++++ Records for this task

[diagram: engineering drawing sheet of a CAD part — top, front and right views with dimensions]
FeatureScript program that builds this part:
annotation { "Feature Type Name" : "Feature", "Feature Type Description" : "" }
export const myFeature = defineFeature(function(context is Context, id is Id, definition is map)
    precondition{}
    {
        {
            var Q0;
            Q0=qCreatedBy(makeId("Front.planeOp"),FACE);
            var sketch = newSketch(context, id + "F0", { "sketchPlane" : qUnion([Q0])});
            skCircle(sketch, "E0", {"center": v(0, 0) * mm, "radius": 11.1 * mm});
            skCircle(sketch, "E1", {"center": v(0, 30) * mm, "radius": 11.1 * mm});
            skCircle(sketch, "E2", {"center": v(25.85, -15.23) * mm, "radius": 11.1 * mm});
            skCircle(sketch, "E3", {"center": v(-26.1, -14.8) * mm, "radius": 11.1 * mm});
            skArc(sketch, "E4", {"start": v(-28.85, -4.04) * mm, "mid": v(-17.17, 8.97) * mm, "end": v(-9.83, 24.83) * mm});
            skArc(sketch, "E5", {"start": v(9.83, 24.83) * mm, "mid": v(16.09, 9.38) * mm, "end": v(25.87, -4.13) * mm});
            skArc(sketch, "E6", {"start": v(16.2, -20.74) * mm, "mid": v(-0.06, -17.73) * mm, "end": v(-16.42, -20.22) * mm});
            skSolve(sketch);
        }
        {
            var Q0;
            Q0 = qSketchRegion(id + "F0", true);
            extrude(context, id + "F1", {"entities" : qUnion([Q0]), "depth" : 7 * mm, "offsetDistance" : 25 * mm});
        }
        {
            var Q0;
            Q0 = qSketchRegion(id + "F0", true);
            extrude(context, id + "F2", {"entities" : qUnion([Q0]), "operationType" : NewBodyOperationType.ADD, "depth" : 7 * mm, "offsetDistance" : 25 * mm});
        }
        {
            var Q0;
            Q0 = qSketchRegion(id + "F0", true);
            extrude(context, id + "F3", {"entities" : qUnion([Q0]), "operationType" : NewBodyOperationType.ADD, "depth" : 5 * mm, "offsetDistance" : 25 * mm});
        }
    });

++++++++

## [Exercise details]
Reproduce the data above with every instance of "offsetDistance" replaced by "startOffset", changing nothing else.

## [Written reply]
[diagram: engineering drawing sheet of a CAD part — top, front and right views with dimensions]
FeatureScript program that builds this part:
annotation { "Feature Type Name" : "Feature", "Feature Type Description" : "" }
export const myFeature = defineFeature(function(context is Context, id is Id, definition is map)
    precondition{}
    {
        {
            var Q0;
            Q0=qCreatedBy(makeId("Front.planeOp"),FACE);
            var sketch = newSketch(context, id + "F0", { "sketchPlane" : qUnion([Q0])});
            skCircle(sketch, "E0", {"center": v(0, 0) * mm, "radius": 11.1 * mm});
            skCircle(sketch, "E1", {"center": v(0, 30) * mm, "radius": 11.1 * mm});
            skCircle(sketch, "E2", {"center": v(25.85, -15.23) * mm, "radius": 11.1 * mm});
            skCircle(sketch, "E3", {"center": v(-26.1, -14.8) * mm, "radius": 11.1 * mm});
            skArc(sketch, "E4", {"start": v(-28.85, -4.04) * mm, "mid": v(-17.17, 8.97) * mm, "end": v(-9.83, 24.83) * mm});
            skArc(sketch, "E5", {"start": v(9.83, 24.83) * mm, "mid": v(16.09, 9.38) * mm, "end": v(25.87, -4.13) * mm});
            skArc(sketch, "E6", {"start": v(16.2, -20.74) * mm, "mid": v(-0.06, -17.73) * mm, "end": v(-16.42, -20.22) * mm});
            skSolve(sketch);
        }
        {
            var Q0;
            Q0 = qSketchRegion(id + "F0", true);
            extrude(context, id + "F1", {"entities" : qUnion([Q0]), "depth" : 7 * mm, "startOffset" : 25 * mm});
        }
        {
            var Q0;
            Q0 = qSketchRegion(id + "F0", true);
            extrude(context, id + "F2", {"entities" : qUnion([Q0]), "operationType" : NewBodyOperationType.ADD, "depth" : 7 * mm, "startOffset" : 25 * mm});
        }
        {
            var Q0;
            Q0 = qSketchRegion(id + "F0", true);
            extrude(context, id + "F3", {"entities" : qUnion([Q0]), "operationType" : NewBodyOperationType.ADD, "depth" : 5 * mm, "startOffset" : 25 * mm});
        }
    });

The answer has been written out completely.